Tüm dikkatini güçlü bir teşkilat kurup zaman kaybetmeden saha ve seçim çalışmalarına ve özellikle de HDP seçmenini ikna etmeye yoğunlaştırması gereken Ak Parti Van teşkilatların şu ana kadar tüm dikkat ve enerjilerini parti içi hesaplaşmalara iç çekişmelere harcayan bir görüntü ortaya koymakta. 2019 seçimleri ilimiz, bölgemiz, ülkemiz ve İslam ümmeti adına can alıcı öneme sahipken yaşanan bu kısır ve anlamsız iç çekişmeler Ak Parti'den umudu olan halkı olumsuz etkilemekte ve kaygılandırmaktadır.
Daha öncede yazılarımda olası tuzaklara karşı çeşitli uyarılarda bulunmuştum.
Görüyoruz ki başkan Kayhan Bey için tuzak büyük, peki Kayhan Bey bu tuzakların farkında mı? Oluşturacağı yönetimler ve kongrelerle beraber azda olsa anlayacağız…!

*-*-*

Alıştırma yönergesi: Ak Parti Van teşkilatındaki iç çekişmeleri ele alan yukarıdaki yazıyı son cümlesinden sonra sürdürebilir misiniz?

*-*-*

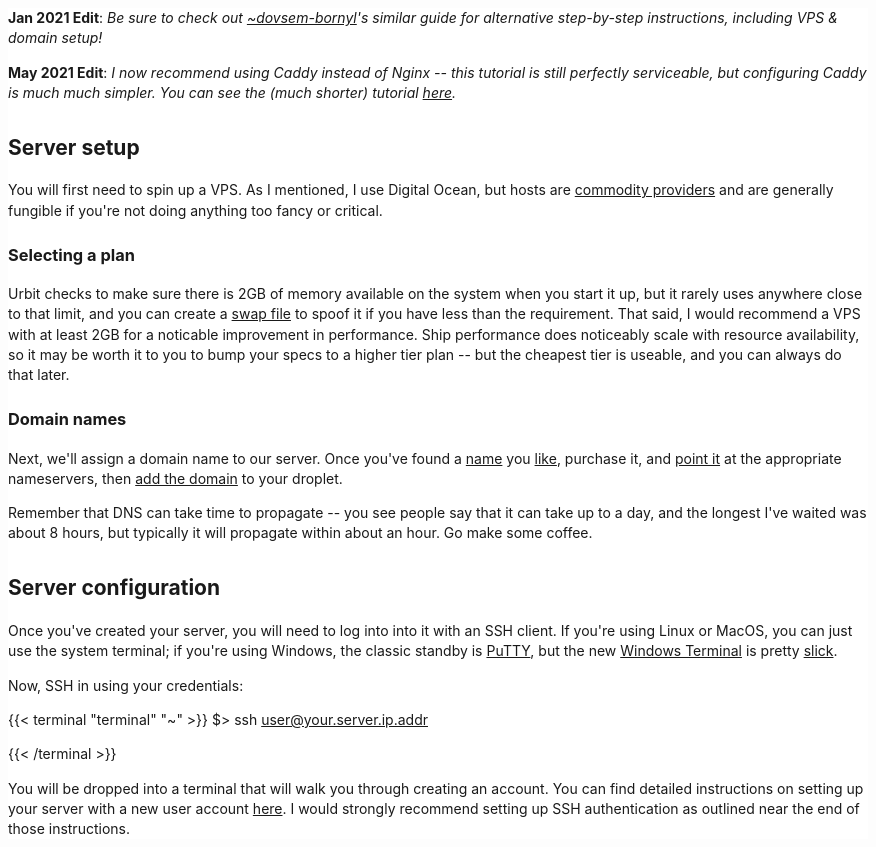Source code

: **Jan 2021 Edit**: *Be sure to check out [~dovsem-bornyl](https://zalberico.com/essay/2020/06/06/urbit-on-the-cloud.html)'s similar guide for alternative step-by-step instructions, including VPS & domain setup!*

**May 2021 Edit**: *I now recommend using Caddy instead of Nginx -- this tutorial is still perfectly serviceable, but configuring Caddy is much much simpler. You can see the (much shorter) tutorial [here](/posts/caddyserver-urbit-tls).*

## Server setup

You will first need to spin up a VPS. As I mentioned, I use Digital Ocean, but hosts are [commodity providers](https://lowendbox.com/) and are generally fungible if you're not doing anything too fancy or critical.

### Selecting a plan

Urbit checks to make sure there is 2GB of memory available on the system when you start it up, but it rarely uses anywhere close to that limit, and you can create a [swap file](https://www.digitalocean.com/community/tutorials/how-to-add-swap-space-on-ubuntu-16-04) to spoof it if you have less than the requirement. That said, I would recommend a VPS with at least 2GB for a noticable improvement in performance. Ship performance does noticeably scale with resource availability, so it may be worth it to you to bump your specs to a higher tier plan -- but the cheapest tier is useable, and you can always do that later.

### Domain names

Next, we'll assign a domain name to our server. Once you've found a [name](https://www.gandi.net/en-US) you [like](https://www.namecheap.com/), purchase it, and [point it](https://www.digitalocean.com/community/tutorials/how-to-point-to-digitalocean-nameservers-from-common-domain-registrars) at the appropriate nameservers, then [add the domain](https://www.digitalocean.com/docs/networking/dns/how-to/add-domains/) to your droplet.

Remember that DNS can take time to propagate -- you see people say that it can take up to a day, and the longest I've waited was about 8 hours, but typically it will propagate within about an hour. Go make some coffee.

## Server configuration

Once you've created your server, you will need to log into into it with an SSH client. If you're using Linux or MacOS, you can just use the system terminal; if you're using Windows, the classic standby is [PuTTY](https://www.putty.org/), but the new [Windows Terminal](https://www.microsoft.com/en-us/p/windows-terminal/9n0dx20hk701) is pretty [slick](https://docs.microsoft.com/en-us/windows/terminal/tutorials/ssh). 

Now, SSH in using your credentials:

{{< terminal "terminal" "~" >}}
$> ssh user@your.server.ip.addr
 

{{< /terminal >}}

You will be dropped into a terminal that will walk you through creating an account. You can find detailed instructions on setting up your server with a new user account [here](https://www.digitalocean.com/community/tutorials/initial-server-setup-with-ubuntu-18-04). I would strongly recommend setting up SSH authentication as outlined near the end of those instructions.
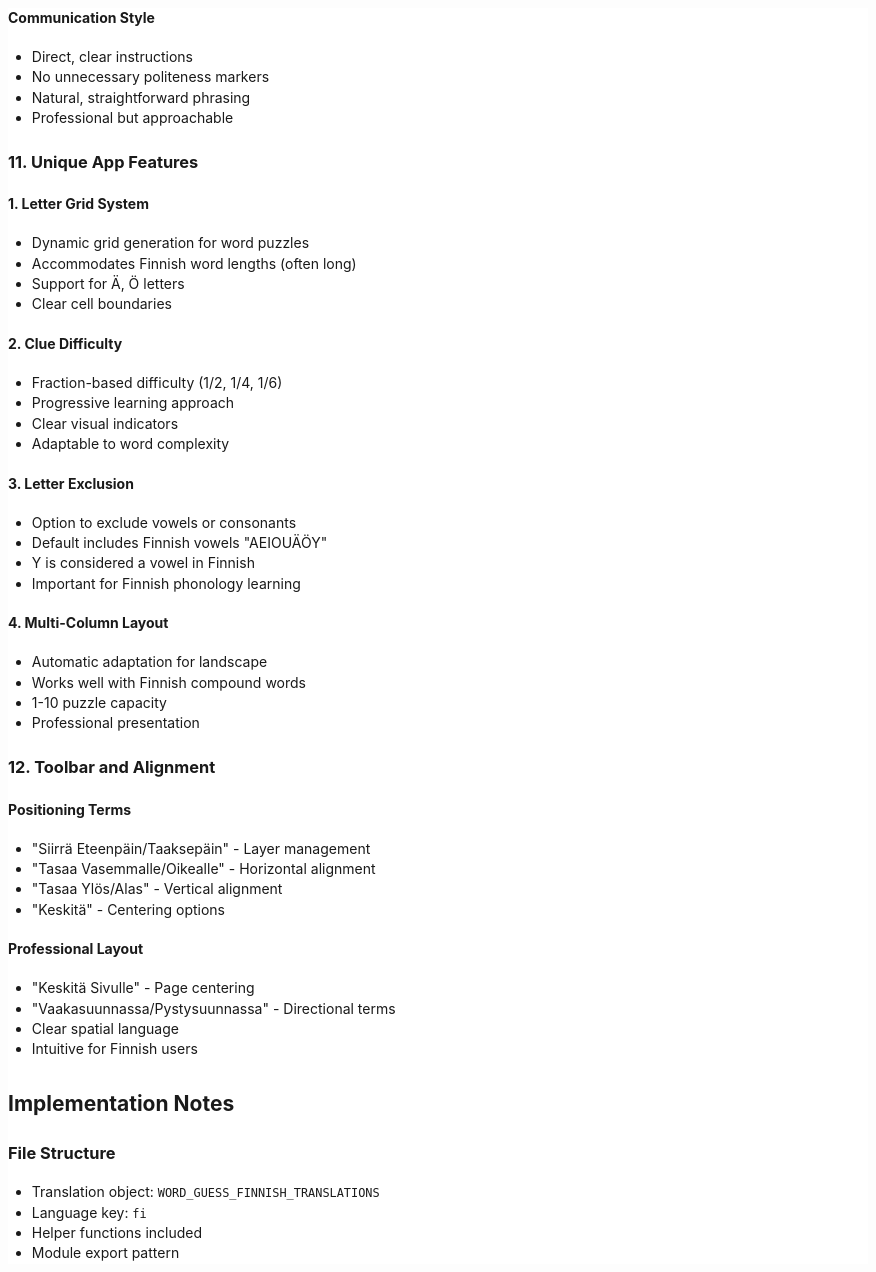 #### Communication Style
- Direct, clear instructions
- No unnecessary politeness markers
- Natural, straightforward phrasing
- Professional but approachable

### 11. Unique App Features

#### 1. Letter Grid System
- Dynamic grid generation for word puzzles
- Accommodates Finnish word lengths (often long)
- Support for Ä, Ö letters
- Clear cell boundaries

#### 2. Clue Difficulty
- Fraction-based difficulty (1/2, 1/4, 1/6)
- Progressive learning approach
- Clear visual indicators
- Adaptable to word complexity

#### 3. Letter Exclusion
- Option to exclude vowels or consonants
- Default includes Finnish vowels "AEIOUÄÖY"
- Y is considered a vowel in Finnish
- Important for Finnish phonology learning

#### 4. Multi-Column Layout
- Automatic adaptation for landscape
- Works well with Finnish compound words
- 1-10 puzzle capacity
- Professional presentation

### 12. Toolbar and Alignment

#### Positioning Terms
- "Siirrä Eteenpäin/Taaksepäin" - Layer management
- "Tasaa Vasemmalle/Oikealle" - Horizontal alignment
- "Tasaa Ylös/Alas" - Vertical alignment
- "Keskitä" - Centering options

#### Professional Layout
- "Keskitä Sivulle" - Page centering
- "Vaakasuunnassa/Pystysuunnassa" - Directional terms
- Clear spatial language
- Intuitive for Finnish users

## Implementation Notes

### File Structure
- Translation object: `WORD_GUESS_FINNISH_TRANSLATIONS`
- Language key: `fi`
- Helper functions included
- Module export pattern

*-*-*

Cevap alanı:
Ve aynı zamanda Kayhan Beyden önce yapılan ilçe seçimleri acaba sizlere bir şey çağrıştırıyor mu? Olası kurulan tuzakların ölçüsünü anlamak için…
Başta Ak Parti Genel Merkez temsilcileri olmak üzere Sayın Kayhan Türkmenoğlu'nu tekrar UYARMAK istiyoruz. Lütfen bir an önce bu anlamsız ve kısır süreçleri geride bırakın ve liyakat, ehliyet sahibi dinamik, dava bilincini kuşanan güçlü bir teşkilat kurup yarınlarımızın adalet ve kalkınmayla buluşmasına vesile olun. Sessiz kitleler sizden bunu bekliyor.
Umarım halis hane duygularla yaptığımız uyarı ve ikazlarımız içten hesaplılık taşınmadan anlaşılır…
Tüm yaşananlardan gerekli dersleri almanız dileğiyle...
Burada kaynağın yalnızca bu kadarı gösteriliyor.